The Economy of Cloud Computing: Flashcards
What are CapEx expenses, and how do they differ from OpEx?
CapEx involves large upfront investments in long-term assets, such as physical infrastructure like servers and data centers. These expenses require forecasting for long-term needs and value and may offer tax deductions.
What are OpEx expenses, and what are their characteristics?
OpEx refers to ongoing expenses for business operations, where you “rent” services instead of making upfront investments. You pay only for what is needed right now, typically through monthly or annual payments, without the need to forecast long-term needs.
What types of expenses are associated with CapEx technology costs?
CapEx technology costs involve upfront investments in physical infrastructure like servers and data centers, requiring forecasting for long-term needs and value, and potentially offering tax deductions.
What defines OpEx technology costs, and how do they differ from CapEx?

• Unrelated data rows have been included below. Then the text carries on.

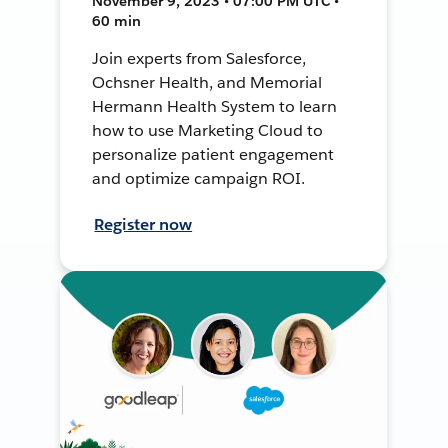
November 9, 2023 • 07:00 PM UTC •
60 min
Join experts from Salesforce,
Ochsner Health, and Memorial
Hermann Health System to learn
how to use Marketing Cloud to
personalize patient engagement
and optimize campaign ROI.
Register now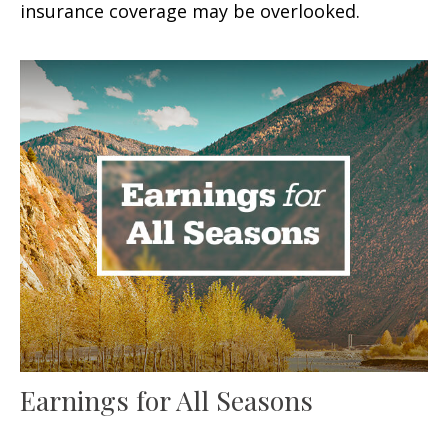
insurance coverage may be overlooked.
Earnings for All Seasons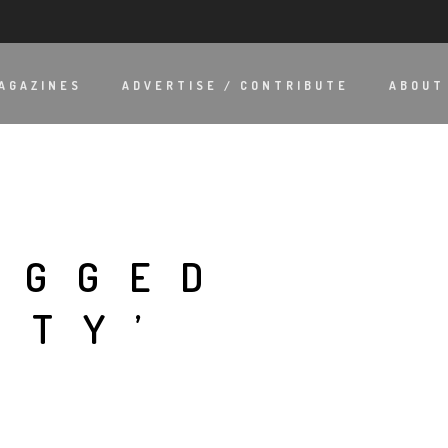
AGAZINES
ADVERTISE / CONTRIBUTE
ABOUT
AGGED
ITY’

OpEx technology costs are ongoing expenses where you pay for services as you go, without upfront investments. These costs are based on immediate usage, typically incurred through monthly or annual payments, and do not require forecasting for long-term needs.
How does OpEx relate to cloud computing, and what advantages does it offer?
In the cloud model, expenses are based on consumption, allowing you to pay only for what you use immediately. This aligns with OpEx principles, offering flexibility, low costs for low usage, and the ability to increase resources as needed.
What summarizes the expense strategies of CapEx and OpEx?
CapEx involves upfront investments with long-term forecasting, while OpEx, particularly in cloud computing, follows a consumption-based model where you pay as you go without the need for long-term forecasting.